Page-level text extractions:

----

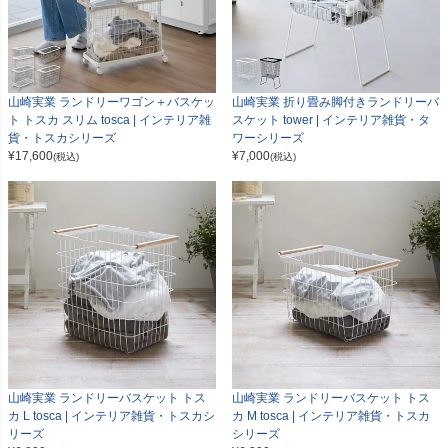
山崎実業 ランドリーワゴン＋バスケッ
山崎実業 折り畳み脚付きランドリーバ
ト トスカ スリム tosca | インテリア雑
スケット tower | インテリア雑貨・タ
貨・トスカシリーズ
ワーシリーズ
¥
17,600
¥
7,000
(税込)
(税込)
山崎実業 ランドリーバスケット トス
山崎実業 ランドリーバスケット トス
カ L tosca | インテリア雑貨・トスカシ
カ M tosca | インテリア雑貨・トスカ
リーズ
シリーズ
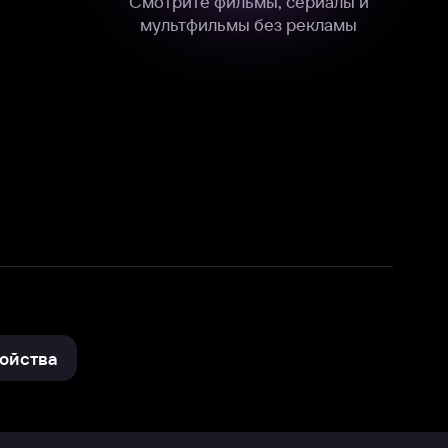
нные
на нашем сайте в технических,
и других данных нами в соответствии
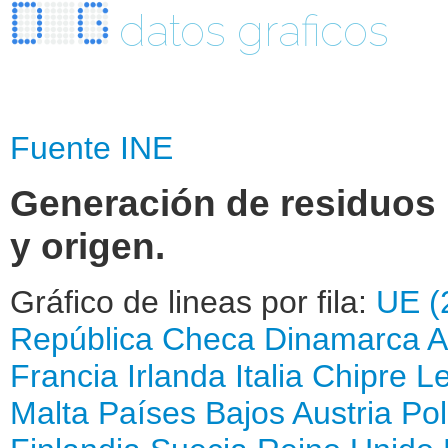
datos graficos
Fuente INE
Generación de residuos 
y origen.
Gráfico de lineas por fila:
UE (
República Checa
Dinamarca
A
Francia
Irlanda
Italia
Chipre
Le
Malta
Países Bajos
Austria
Pol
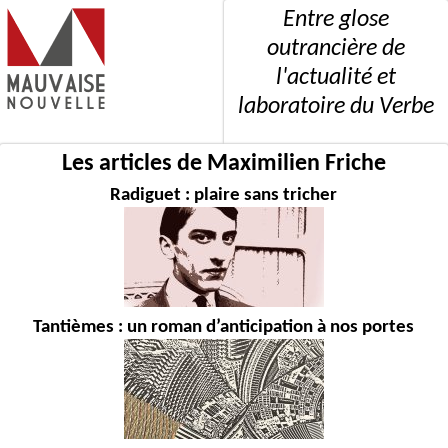
Entre glose
outrancière de
l'actualité et
laboratoire du Verbe
Les articles de Maximilien Friche
Radiguet : plaire sans tricher
Tantièmes : un roman d’anticipation à nos portes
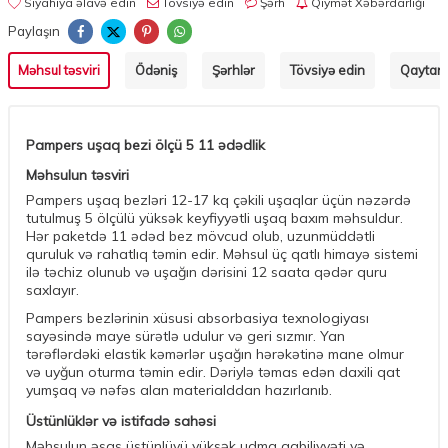
Siyahıya əlavə edin
Tövsiyə edin
Şərh
Qiymət Xəbərdarlığı
Paylaşın
Məhsul təsviri
Ödəniş
Şərhlər
Tövsiyə edin
Qaytarm
Pampers uşaq bezi ölçü 5 11 ədədlik
Məhsulun təsviri
Pampers uşaq bezləri 12-17 kq çəkili uşaqlar üçün nəzərdə
tutulmuş 5 ölçülü yüksək keyfiyyətli uşaq baxım məhsuldur.
Hər paketdə 11 ədəd bez mövcud olub, uzunmüddətli
quruluk və rahatlıq təmin edir. Məhsul üç qatlı himayə sistemi
ilə təchiz olunub və uşağın dərisini 12 saata qədər quru
saxlayır.
Pampers bezlərinin xüsusi absorbasiya texnologiyası
sayəsində maye sürətlə udulur və geri sızmır. Yan
tərəflərdəki elastik kəmərlər uşağın hərəkətinə mane olmur
və uyğun oturma təmin edir. Dəriylə təmas edən daxili qat
yumşaq və nəfəs alan materialddan hazırlanıb.
Üstünlüklər və istifadə sahəsi
Məhsulun əsas üstünlüyü yüksək udma qabiliyyəti və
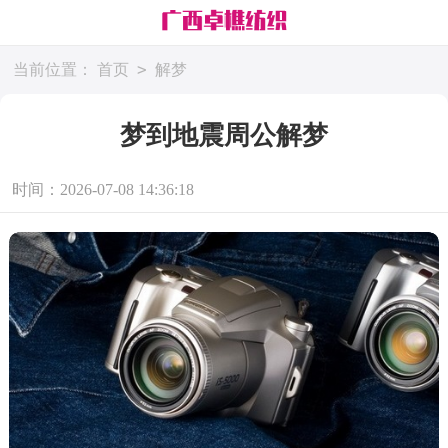
>
当前位置：
首页
解梦
梦到地震周公解梦
时间：2026-07-08 14:36:18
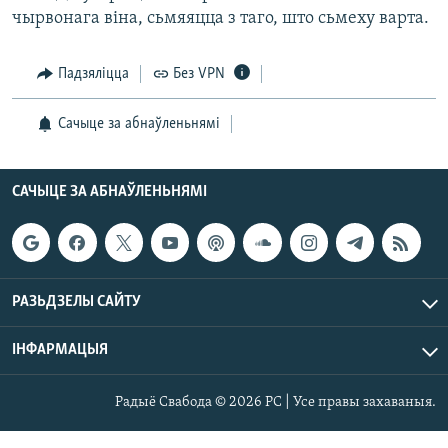
чырвонага віна, сьмяяцца з таго, што сьмеху варта.
Падзяліцца
Без VPN
Сачыце за абнаўленьнямі
САЧЫЦЕ ЗА АБНАЎЛЕНЬНЯМІ
РАЗЬДЗЕЛЫ САЙТУ
ІНФАРМАЦЫЯ
Радыё Свабода © 2026 РС | Усе правы захаваныя.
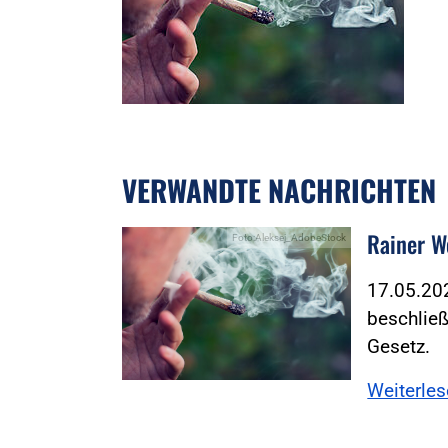
VERWANDTE NACHRICHTEN
Rainer W
Foto:Aleksej_AdobeStock
17.05.202
beschlie
Gesetz.
Weiterle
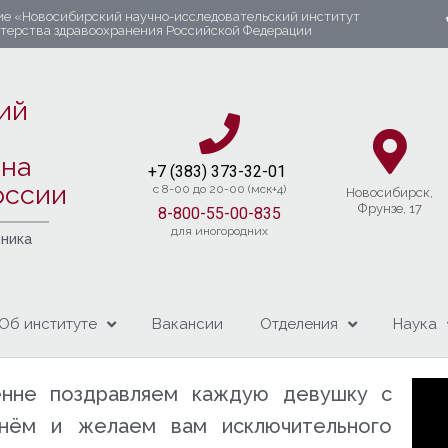
ие «Новосибирский научно-исследовательский институт
стерства здравоохранения Российской Федерации
ий
яна
+7 (383) 37
3-32-01​
оссии
c 8-00 до 20-00 (мск+4)
Новосибирcк,
Фрунзе, 17
8-800-55-00-835
для иногородних
чника
Об институте
Вакансии
Отделения
Наука
нне поздравляем каждую девушку с
нём и желаем вам исключительного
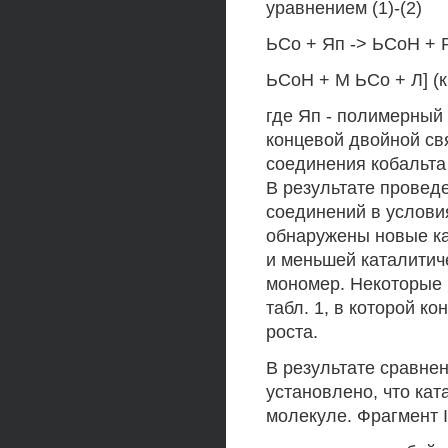
уравнением (1)-(2)
ЬСо + Яп -> ЬСоН + Р„
ЬСоН + М ЬСо + Л] (кг
где Яп - полимерный 
концевой двойной свя
соединения кобальта
В результате провед
соединений в услови
обнаружены новые ка
и меньшей каталитич
мономер. Некоторые 
табл. 1, в которой кон
роста.
В результате сравне
установлено, что ка
молекуле. Фрагмент I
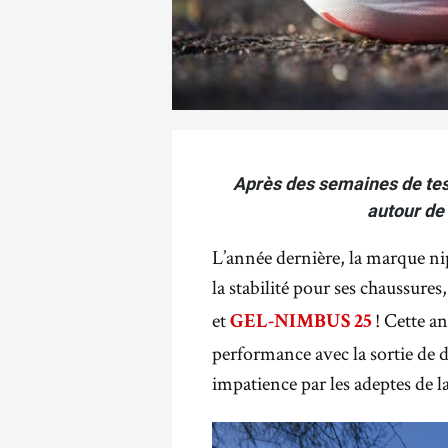
Après des semaines de test
autour d
L’année dernière, la marque nip
la stabilité pour ses chaussur
et
! Cette a
GEL-NIMBUS 25
performance avec la sortie de 
impatience par les adeptes de l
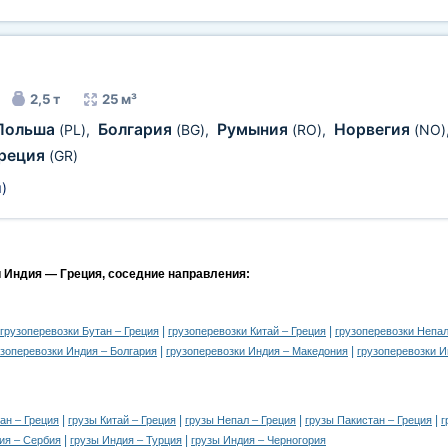
2,5 т
25 м³
Польша
Болгария
Румыния
Норвегия
(PL)
,
(BG)
,
(RO)
,
(NO)
реция
(GR)
м
)
и Индия — Греция, соседние направления:
|
|
грузоперевозки Бутан – Греция
грузоперевозки Китай – Греция
грузоперевозки Непал
|
|
узоперевозки Индия – Болгария
грузоперевозки Индия – Македония
грузоперевозки И
|
|
|
|
ан – Греция
грузы Китай – Греция
грузы Непал – Греция
грузы Пакистан – Греция
г
|
|
ия – Сербия
грузы Индия – Турция
грузы Индия – Черногория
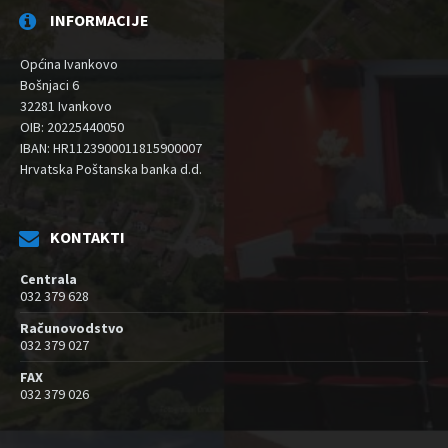
INFORMACIJE
Općina Ivankovo
Bošnjaci 6
32281 Ivankovo
OIB: 20225440050
IBAN: HR1123900011815900007
Hrvatska Poštanska banka d.d.
KONTAKTI
Centrala
032 379 628
Računovodstvo
032 379 027
FAX
032 379 026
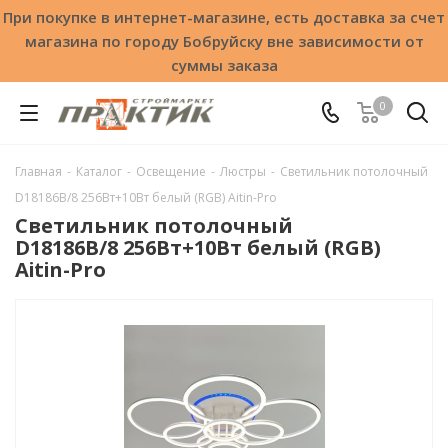
При покупке в интернет-магазине, есть доставка за счет
магазина по городу Бобруйску вне зависимости от
суммы заказа
0
Главная
-
Каталог
-
Освещение
-
Люстры
-
Светильник потолочный
D18186B/8 256Вт+10Вт белый (RGB) Aitin-Pro
Светильник потолочный
D18186B/8 256Вт+10Вт белый (RGB)
Aitin-Pro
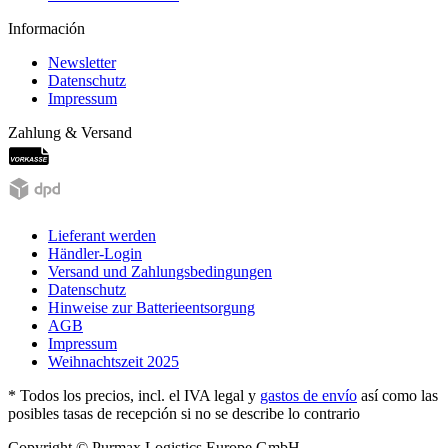
Información
Newsletter
Datenschutz
Impressum
Zahlung & Versand
Lieferant werden
Händler-Login
Versand und Zahlungsbedingungen
Datenschutz
Hinweise zur Batterieentsorgung
AGB
Impressum
Weihnachtszeit 2025
* Todos los precios, incl. el IVA legal y
gastos de envío
así como las
posibles tasas de recepción si no se describe lo contrario
Copyright © Purmax Logistics Europe GmbH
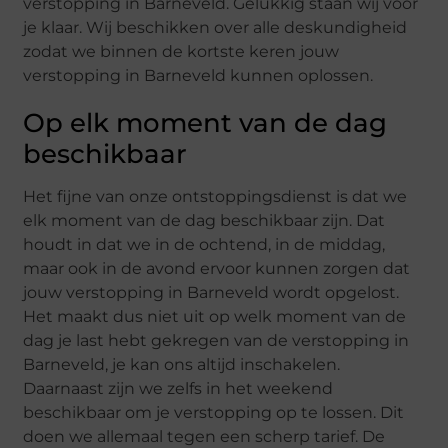
verstopping in Barneveld. Gelukkig staan wij voor
je klaar. Wij beschikken over alle deskundigheid
zodat we binnen de kortste keren jouw
verstopping in Barneveld kunnen oplossen.
Op elk moment van de dag
beschikbaar
Het fijne van onze ontstoppingsdienst is dat we
elk moment van de dag beschikbaar zijn. Dat
houdt in dat we in de ochtend, in de middag,
maar ook in de avond ervoor kunnen zorgen dat
jouw verstopping in Barneveld wordt opgelost.
Het maakt dus niet uit op welk moment van de
dag je last hebt gekregen van de verstopping in
Barneveld, je kan ons altijd inschakelen.
Daarnaast zijn we zelfs in het weekend
beschikbaar om je verstopping op te lossen. Dit
doen we allemaal tegen een scherp tarief. De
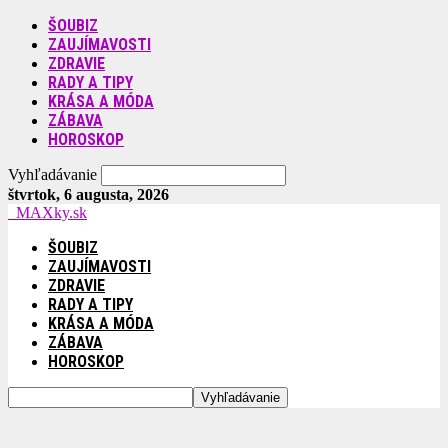
ŠOUBIZ
ZAUJÍMAVOSTI
ZDRAVIE
RADY A TIPY
KRÁSA A MÓDA
ZÁBAVA
HOROSKOP
Vyhľadávanie
štvrtok, 6 augusta, 2026
MAXky.sk
ŠOUBIZ
ZAUJÍMAVOSTI
ZDRAVIE
RADY A TIPY
KRÁSA A MÓDA
ZÁBAVA
HOROSKOP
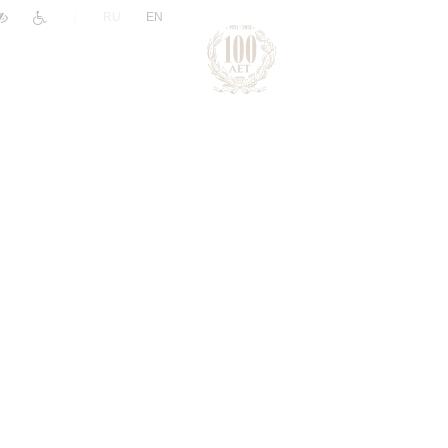
|
RU
EN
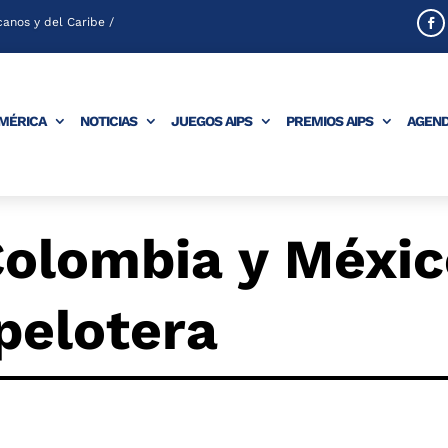
anos y del Caribe /
AMÉRICA
NOTICIAS
JUEGOS AIPS
PREMIOS AIPS
AGEN
Colombia y Méxi
pelotera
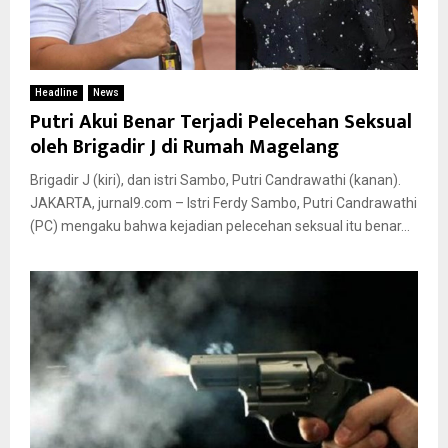
Headline
News
Putri Akui Benar Terjadi Pelecehan Seksual
oleh Brigadir J di Rumah Magelang
Brigadir J (kiri), dan istri Sambo, Putri Candrawathi (kanan).
JAKARTA, jurnal9.com – Istri Ferdy Sambo, Putri Candrawathi
(PC) mengaku bahwa kejadian pelecehan seksual itu benar...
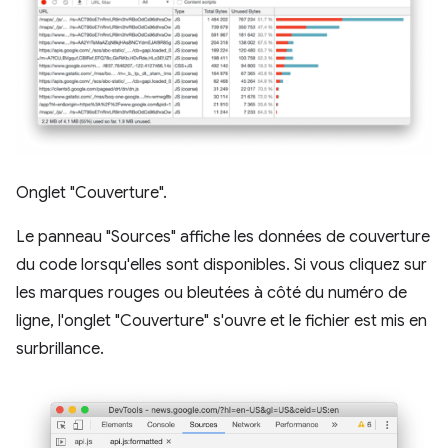
Onglet "Couverture".
Le panneau "Sources" affiche les données de couverture
du code lorsqu'elles sont disponibles. Si vous cliquez sur
les marques rouges ou bleutées à côté du numéro de
ligne, l'onglet "Couverture" s'ouvre et le fichier est mis en
surbrillance.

----

| Work required |
Without the pictures, set down the lines above from the line with "D18186B/8 256Вт+10Вт белый (RGB) Aitin-Pro" up to and including the line with "Het maakt dus niet uit op welk moment van de" exactly as they stand.

| Exercise result |
D18186B/8 256Вт+10Вт белый (RGB) Aitin-Pro
Светильник потолочный
D18186B/8 256Вт+10Вт белый (RGB)
Aitin-Pro
Información
Newsletter
Datenschutz
Impressum
Zahlung & Versand
Lieferant werden
Händler-Login
Versand und Zahlungsbedingungen
Datenschutz
Hinweise zur Batterieentsorgung
AGB
Impressum
Weihnachtszeit 2025
* Todos los precios, incl. el IVA legal y
gastos de envío
así como las
posibles tasas de recepción si no se describe lo contrario
Copyright © Purmax Logistics Europe GmbH
verstopping in Barneveld. Gelukkig staan wij voor
je klaar. Wij beschikken over alle deskundigheid
zodat we binnen de kortste keren jouw
verstopping in Barneveld kunnen oplossen.
Op elk moment van de dag
beschikbaar
Het fijne van onze ontstoppingsdienst is dat we
elk moment van de dag beschikbaar zijn. Dat
houdt in dat we in de ochtend, in de middag,
maar ook in de avond ervoor kunnen zorgen dat
jouw verstopping in Barneveld wordt opgelost.
Het maakt dus niet uit op welk moment van de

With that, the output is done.